Software artifacts: hash, don't sign

In server-side software, cryptography is like war: a last resort for when you’ve tried all of your other options, and they all failed.

– myself, November 19, 2021

Despite my misgivings about cryptography, there is one kind of cryptography that I am happy to use in almost any circumstance: hashing. Cryptographic hashes are miraculous. They can summarize¹ the entire state of a large-scale distributed system, leaving zero degrees of freedom for an attacker (or misconfiguration) to exploit. Hashes have no keys to leak or misuse. Hashes are configuration-free: anyone can verify that a given input hashes to a certain output. There is no greater tool for protecting the integrity of a system.

Signing

Once you have hashed a document, a little demon may appear and offer to “upgrade” that hash into a digital signature. (Every modern digital signature algorithm takes a cryptographic hash as its input; cryptographic hashing is always the precursor step to signing²). In most cases you should send the imp packing.

Signing is hashing’s evil twin. A digital signature is proof that someone, at some point, had possession of a cryptographic key. Who is that someone? Beats me. Do we trust them? Maybe. Will they leak their key at some point in the future? Sorry, I misplaced my crystal ball. Were they bribed, tricked, or coerced into signing? I hope not. If they had the opportunity to sign again, would they? I don’t know…ask them.

I’ll admit that artifact signing has some limited usefulness when transferring software between organizations. In that context it can prevent an attacker who gains access to a software publisher’s website from undetectably modifying artifacts³. It is important that the signatures be time-bound: hosting a recent copy of the Ubuntu package archive is an incredible public service; hosting a stale copy is a replay attack (intentional or not).

As a defender, no matter what, incorporating a third party artifact into your build should involve the same three step procedure:

1. verify the signature
2. write a lockfile with the hash you verified
3. build against that lockfile

ACLs rule everything around me

Within an organization it is better to build artifact management around a plain-old RDBMS. When the CI system builds an artifact, it inserts a row to the database, storing information like: the current time, the configuration of the build environment, the SHA of the git commit it processed, the hash of the output artifact, etc. Plain-old ACLs (and stored procedures, if you like) can be used to ensure that only authorized CI control plane nodes can write into the DB.

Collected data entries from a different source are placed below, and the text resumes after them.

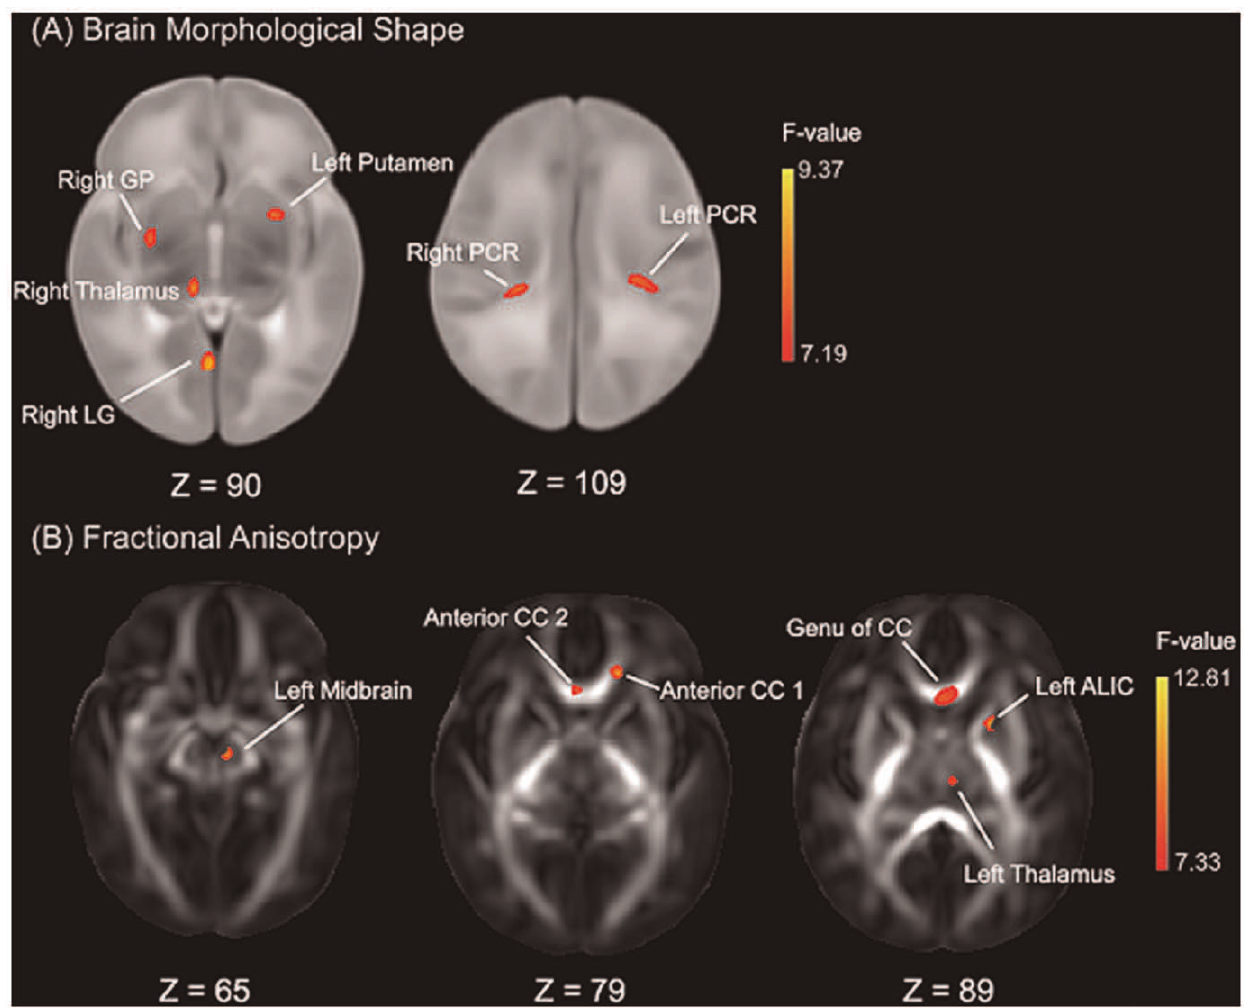
Figure 2. Statistical Maps of ethnic group difference in brain morphological shape (A) and fractional anisotropy (B). The anatomical coordinates of each axial slice are given at the bottom of each panel. Abbreviations: LG – lingual gyrus; PCR – posterior corona radiata; GP – globus pallidus; ALIC – anterior limb of internal capsule; CC – corpus callosum. doi:10.1371/journal.pone.0047816.g002 PLOS ONE |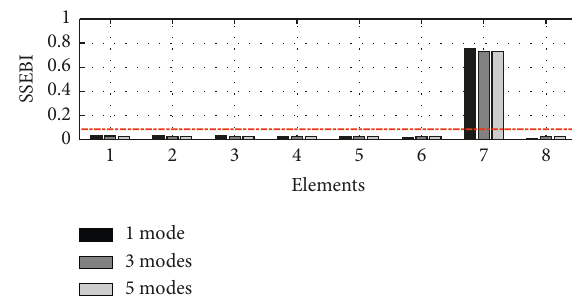
Figure 13: Damage detection results for the simply supported experimental beam in the first step (results obtained using the first mode, the first three modes, and the first five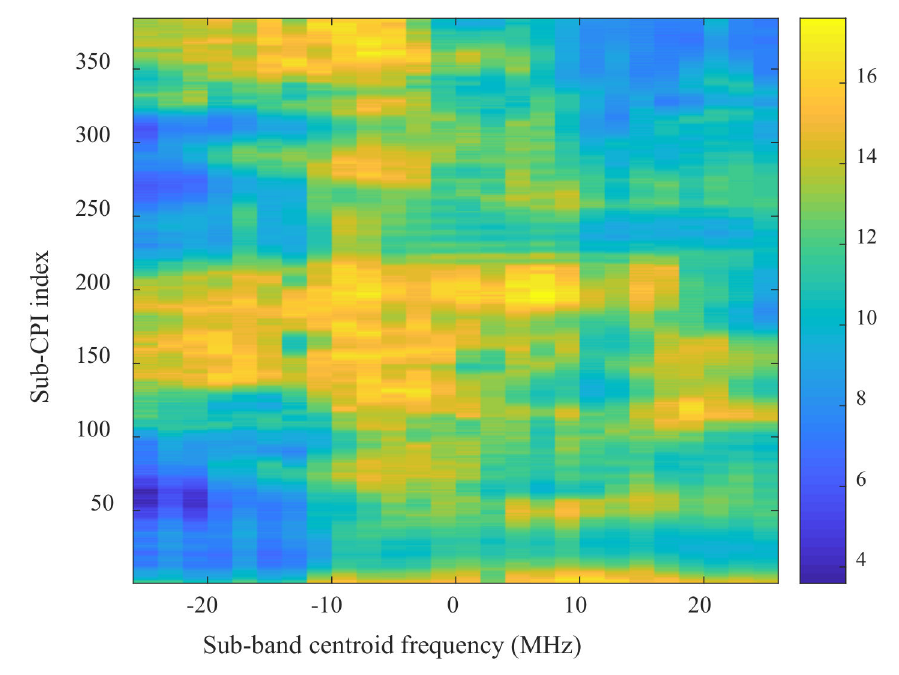
Figure 8. SCNR performance of the sub-band STAP with respect to sub-band distributions within different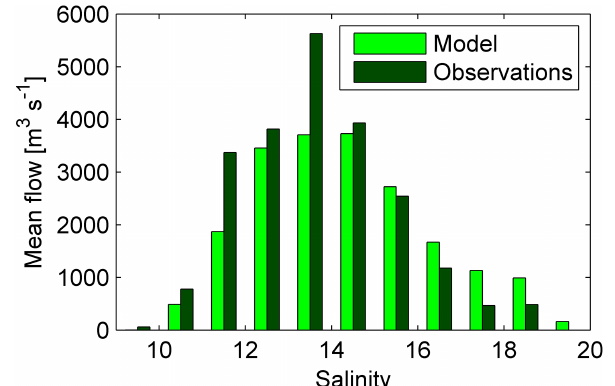
Figure 3. Distribution of observed and modeled average flow rates among different salinities for the baroclinic outflow from the Arkona Basin.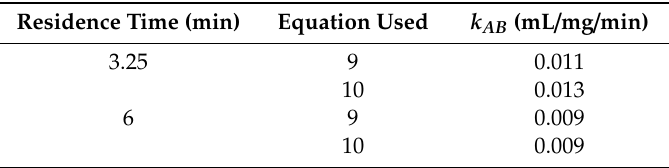
Figure 8. Linear regression fit of data to Adams–Bohart model. Values from these regressions were used in the calculation of kinetic constants in Tables 2 and 3. Table 2. Kinetic constants calculated from the slope.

If you don’t trust DB ACLs, then the CI system can even (gasp!) sign the database row as a way of attesting to the entire build provenance and context, rather than just the contents of the output artifact. Honestly though, this doesn’t improve much, and may even make your situation worse. Yes, signing allows you to exclude your cloud provider’s relational database service (RDS) from your threat model. But you’re now adding your provider’s key management service (KMS) to the threat model (you are storing your key in at least a Level 1 enclave, right? CI machines don’t get direct access to the key material, right?).

It’s an ACL either way: you either build an ACL around access to the DB, or you build an ACL around access to the signing key. The problem with the latter approach is that if an attacker ever gets illicit access to the signing key, all rows in the DB are potentially suspect until eternity, and you have to start over with a new signing key. By contrast, if you misconfigure your DB ACLs and an attacker manages to stuff the DB with bad rows, the defender can simply restore from last night’s backup and move on with life.

At deploy time, the procedure is quite boring. Your deploy tool selects an artifact that it likes from the DB. It transmits the SHA256 hash of that artifact to the workload machines over an integrity-protected channel (TLS will do). The workload machines download the artifact and verify its hash. Done.